NVIDIA (NASDAQ:NVDA | NVDA Price Prediction) and Micron Technology (NASDAQ:MU) both delivered blockbuster earnings tied to the same AI capex wave, yet the businesses behind the tickers look nothing alike.
NVIDIA sells the compute platform. Micron sells the memory that feeds it. With $10,000 to allocate, the question is whether you want the ecosystem owner or the picks-and-shovels supplier catching a once-in-a-decade pricing cycle.
Blackwell Prints Cash. HBM4 Rewrites Micron’s P&L.
NVIDIA’s Q1 FY2027 landed with revenue of $81.61 billion, up 85.23% YoY, and non-GAAP EPS of $1.87. Data Center did the heavy lifting at $75.25 billion (+92% YoY), with networking (InfiniBand, Spectrum-X, NVLink) growing 199%.
Jensen Huang called it “the largest infrastructure expansion in human history.” The Blackwell 300 ramp, Vera Rubin roadmap, and hyperscaler commitments from OpenAI, Anthropic, and Meta suggest the pipeline is booked well into 2027.
Micron’s fiscal Q3 2026 was arguably wilder. Revenue hit $41.46 billion, up 345.72% YoY, EPS came in at $25.11 against a $20.28 estimate, and GAAP gross margin exploded to 84.6% from 37.7% a year earlier.
HBM4 in high-volume shipments to a lead AI accelerator customer is doing what pricing power looks like on paper. CEO Sanjay Mehrotra pointed to “multi-year Strategic Customer Agreements” as the mechanism designed to tame the historical cyclicality that has burned Micron shareholders before.

| Business Driver | NVIDIA | Micron |
| Main Growth Engine | Data Center GPUs and networking | HBM4 and cloud memory |
| Gross Margin | 75.0% non-GAAP | 84.9% non-GAAP |
| Guidance | $91B ±2% | $50B ±$1B |
Ecosystem Moat vs. Commodity Upcycle
NVIDIA’s advantage is CUDA, the software layer nobody has cloned, plus a platform that stretches from Omniverse to DRIVE Hyperion (Hyundai, BYD, Uber) to Isaac GR00T robotics. That breadth justifies the premium multiple.
Micron’s advantage is scarcer: it is the only U.S.-based memory manufacturer, and HBM supply is tight. The catch is concentration. HBM4 volume hinges heavily on a single lead customer, and a $325M Q3 debt-prepayment loss reminds you Micron still runs a capital-hungry, cyclical business.
Valuation tells the story. NVIDIA trades at a 30x trailing P/E and 23x forward. Micron sits at 26x trailing and a startling 8x forward, which either signals deep skepticism about margin durability or a genuine mispricing.
The Next Catalysts I’m Tracking
For NVIDIA, the tell will be whether Q2 revenue lands near the $91 billion guide without any China Data Center contribution, and how quickly Vera Rubin sampling firms up.
For Micron, I want to see FQ4 gross margin actually reach the 86% guide and confirmation that HBM4E stays on track for 2027. Analyst targets sit at $301.62 for NVDA and $1,454.12 for MU, though heavy insider selling at both names deserves a raised eyebrow.
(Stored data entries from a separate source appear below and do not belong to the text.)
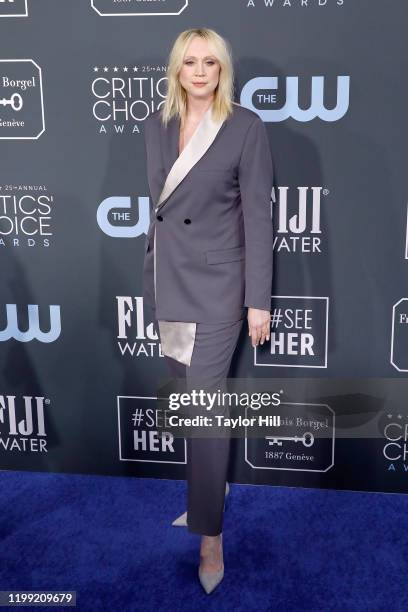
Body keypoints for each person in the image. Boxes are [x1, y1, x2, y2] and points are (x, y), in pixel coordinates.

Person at [142, 27, 274, 594]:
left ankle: (211, 535)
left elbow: (259, 219)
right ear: (177, 68)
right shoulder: (156, 124)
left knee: (204, 407)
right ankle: (206, 495)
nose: (199, 71)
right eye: (190, 62)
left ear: (223, 69)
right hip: (167, 284)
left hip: (220, 286)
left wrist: (257, 300)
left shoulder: (245, 127)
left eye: (210, 62)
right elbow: (161, 211)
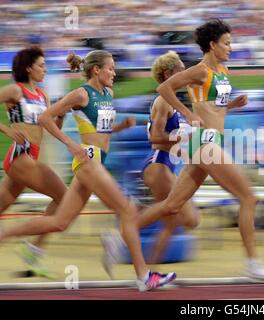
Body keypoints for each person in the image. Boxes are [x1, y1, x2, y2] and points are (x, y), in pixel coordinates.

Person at [0, 50, 175, 291]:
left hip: (96, 161)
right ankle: (144, 276)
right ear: (97, 70)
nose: (114, 73)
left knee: (60, 222)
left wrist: (119, 127)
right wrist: (71, 144)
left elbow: (99, 129)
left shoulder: (107, 94)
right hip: (87, 160)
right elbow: (46, 119)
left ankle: (5, 235)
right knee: (127, 210)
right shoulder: (81, 94)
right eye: (111, 68)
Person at [136, 19, 264, 281]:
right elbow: (164, 88)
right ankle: (253, 264)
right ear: (213, 45)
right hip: (204, 142)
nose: (231, 47)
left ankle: (121, 234)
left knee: (172, 204)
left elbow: (212, 109)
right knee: (249, 197)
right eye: (226, 43)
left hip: (204, 142)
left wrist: (232, 106)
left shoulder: (222, 71)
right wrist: (185, 113)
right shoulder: (201, 70)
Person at [102, 51, 199, 272]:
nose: (185, 73)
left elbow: (167, 139)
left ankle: (150, 271)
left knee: (172, 221)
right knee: (189, 218)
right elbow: (154, 138)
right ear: (168, 74)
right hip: (158, 164)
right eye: (180, 70)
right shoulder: (164, 101)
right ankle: (119, 235)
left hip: (164, 164)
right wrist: (183, 137)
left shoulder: (170, 102)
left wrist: (184, 150)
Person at [0, 46, 67, 276]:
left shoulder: (43, 95)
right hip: (20, 156)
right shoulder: (14, 91)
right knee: (64, 197)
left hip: (32, 155)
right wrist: (7, 131)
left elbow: (51, 129)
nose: (45, 70)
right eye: (41, 65)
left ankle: (33, 250)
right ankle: (34, 250)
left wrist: (61, 114)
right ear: (29, 68)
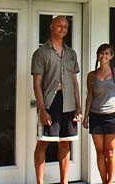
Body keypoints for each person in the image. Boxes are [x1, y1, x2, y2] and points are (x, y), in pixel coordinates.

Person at [32, 16, 82, 184]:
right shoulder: (41, 53)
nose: (63, 29)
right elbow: (37, 84)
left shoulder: (71, 53)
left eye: (66, 27)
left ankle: (64, 182)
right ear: (51, 27)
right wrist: (42, 109)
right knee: (43, 143)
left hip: (68, 102)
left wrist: (79, 107)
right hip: (50, 101)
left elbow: (75, 82)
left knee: (65, 143)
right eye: (60, 26)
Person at [84, 43, 115, 184]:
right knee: (100, 152)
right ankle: (104, 181)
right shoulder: (91, 76)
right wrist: (86, 116)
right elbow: (90, 96)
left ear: (111, 56)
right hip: (96, 116)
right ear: (98, 56)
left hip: (113, 116)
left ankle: (110, 182)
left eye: (107, 54)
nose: (104, 56)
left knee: (110, 152)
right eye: (101, 53)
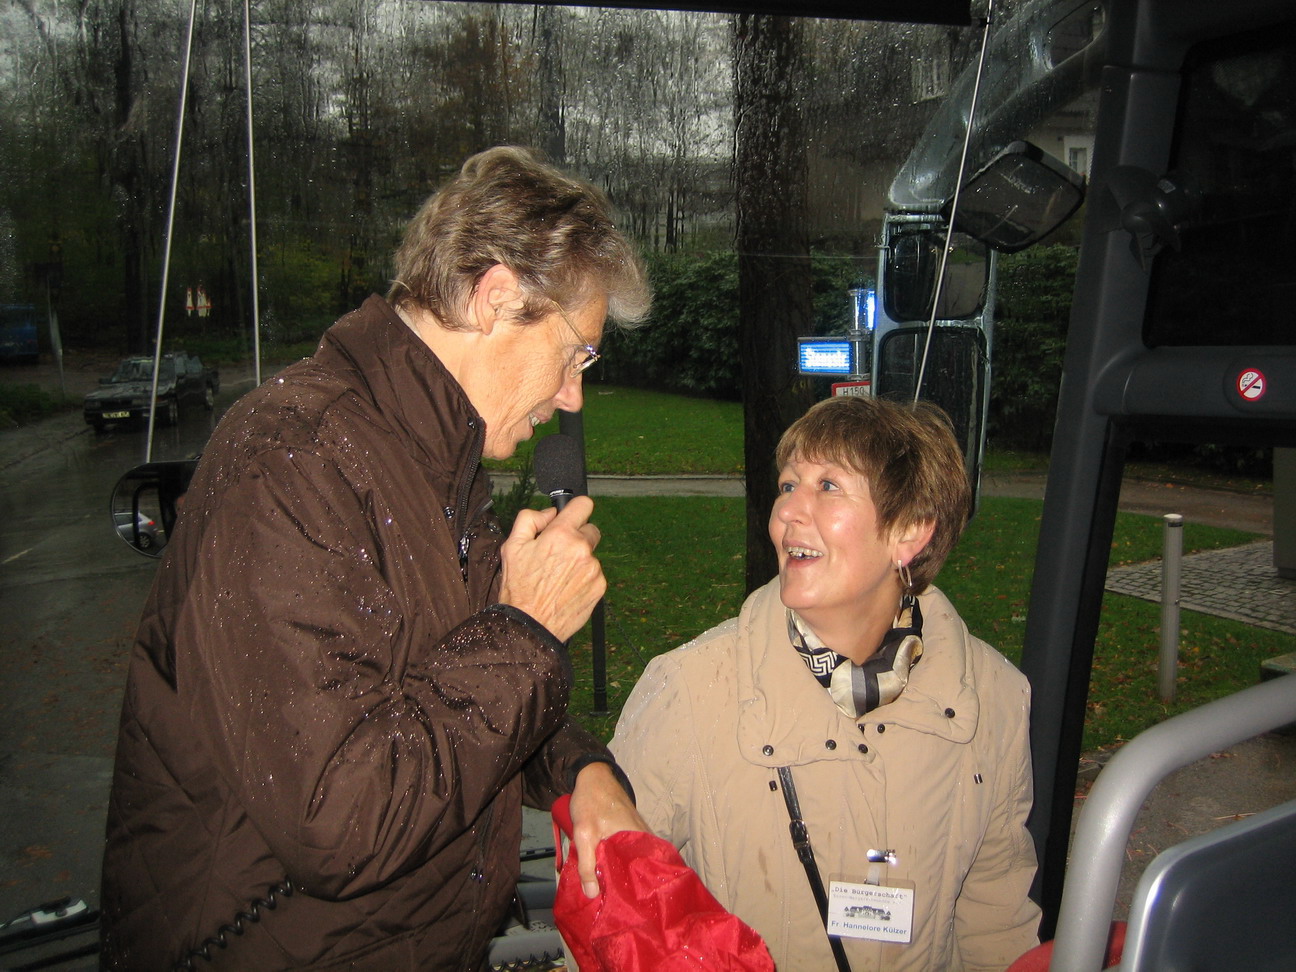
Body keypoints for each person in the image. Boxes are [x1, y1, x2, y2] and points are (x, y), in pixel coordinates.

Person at [101, 146, 650, 971]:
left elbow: (440, 691)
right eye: (578, 353)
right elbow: (343, 817)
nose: (575, 393)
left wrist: (580, 772)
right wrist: (527, 629)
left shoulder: (431, 462)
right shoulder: (293, 459)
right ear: (495, 296)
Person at [610, 395, 1041, 971]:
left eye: (828, 486)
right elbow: (610, 905)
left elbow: (997, 918)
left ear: (908, 532)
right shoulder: (690, 690)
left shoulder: (995, 700)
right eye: (788, 485)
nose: (788, 511)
Why I’d Split the $10,000, Leaning NVIDIA
If I had to pick one, I’d lean NVIDIA for the core of the position. The platform economics, $48.55 billion in quarterly free cash flow, and the $80 billion buyback give me a stability profile Micron structurally cannot match.
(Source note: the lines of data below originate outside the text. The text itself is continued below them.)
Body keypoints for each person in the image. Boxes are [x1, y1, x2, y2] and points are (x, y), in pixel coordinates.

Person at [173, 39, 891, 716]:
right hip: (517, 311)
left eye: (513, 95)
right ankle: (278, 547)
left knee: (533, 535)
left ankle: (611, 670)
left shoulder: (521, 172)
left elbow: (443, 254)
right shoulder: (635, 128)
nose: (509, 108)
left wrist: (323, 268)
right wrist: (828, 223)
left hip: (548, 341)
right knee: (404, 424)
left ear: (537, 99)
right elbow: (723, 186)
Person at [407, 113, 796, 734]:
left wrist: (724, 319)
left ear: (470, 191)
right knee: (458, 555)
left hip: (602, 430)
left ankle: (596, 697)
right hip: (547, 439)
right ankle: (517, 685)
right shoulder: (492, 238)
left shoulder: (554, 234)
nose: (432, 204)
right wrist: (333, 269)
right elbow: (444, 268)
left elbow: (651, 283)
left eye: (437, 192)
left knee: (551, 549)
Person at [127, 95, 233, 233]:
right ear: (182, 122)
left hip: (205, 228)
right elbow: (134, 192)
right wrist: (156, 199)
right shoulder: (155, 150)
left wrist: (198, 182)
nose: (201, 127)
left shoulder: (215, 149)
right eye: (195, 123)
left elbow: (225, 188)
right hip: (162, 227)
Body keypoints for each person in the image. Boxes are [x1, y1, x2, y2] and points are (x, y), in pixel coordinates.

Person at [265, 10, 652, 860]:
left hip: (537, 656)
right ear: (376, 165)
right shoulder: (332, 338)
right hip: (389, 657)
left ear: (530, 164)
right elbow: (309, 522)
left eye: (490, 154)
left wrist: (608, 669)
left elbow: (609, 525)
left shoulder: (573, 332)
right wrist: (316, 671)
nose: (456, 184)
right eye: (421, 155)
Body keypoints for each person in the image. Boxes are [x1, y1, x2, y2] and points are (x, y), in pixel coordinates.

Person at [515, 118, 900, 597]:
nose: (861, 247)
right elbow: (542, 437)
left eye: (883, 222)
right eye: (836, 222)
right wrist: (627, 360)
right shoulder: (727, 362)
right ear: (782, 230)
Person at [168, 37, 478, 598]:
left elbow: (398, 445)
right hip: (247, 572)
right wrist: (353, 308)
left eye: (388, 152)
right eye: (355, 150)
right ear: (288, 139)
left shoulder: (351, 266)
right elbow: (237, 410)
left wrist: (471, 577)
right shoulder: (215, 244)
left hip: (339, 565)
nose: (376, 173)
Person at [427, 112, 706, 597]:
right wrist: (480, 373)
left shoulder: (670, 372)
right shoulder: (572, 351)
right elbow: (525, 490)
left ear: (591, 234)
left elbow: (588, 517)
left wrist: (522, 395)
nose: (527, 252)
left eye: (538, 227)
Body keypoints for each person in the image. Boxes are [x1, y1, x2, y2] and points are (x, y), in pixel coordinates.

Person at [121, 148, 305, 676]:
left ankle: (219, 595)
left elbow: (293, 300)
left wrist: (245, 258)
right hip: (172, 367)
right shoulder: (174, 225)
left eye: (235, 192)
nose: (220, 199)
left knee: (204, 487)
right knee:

That said, Micron is the more interesting swing trade. If HBM pricing holds through 2027 and the Strategic Customer Agreements do what Mehrotra claims, the forward multiple looks too cheap.
I’d size Micron smaller, treat it as a cyclical call option on AI memory, and acknowledge that a supply normalization would hit it harder than NVIDIA. If you prefer to sleep at night, tilt heavier to NVIDIA. If you want the higher-variance rebound trade, Micron earns a slot.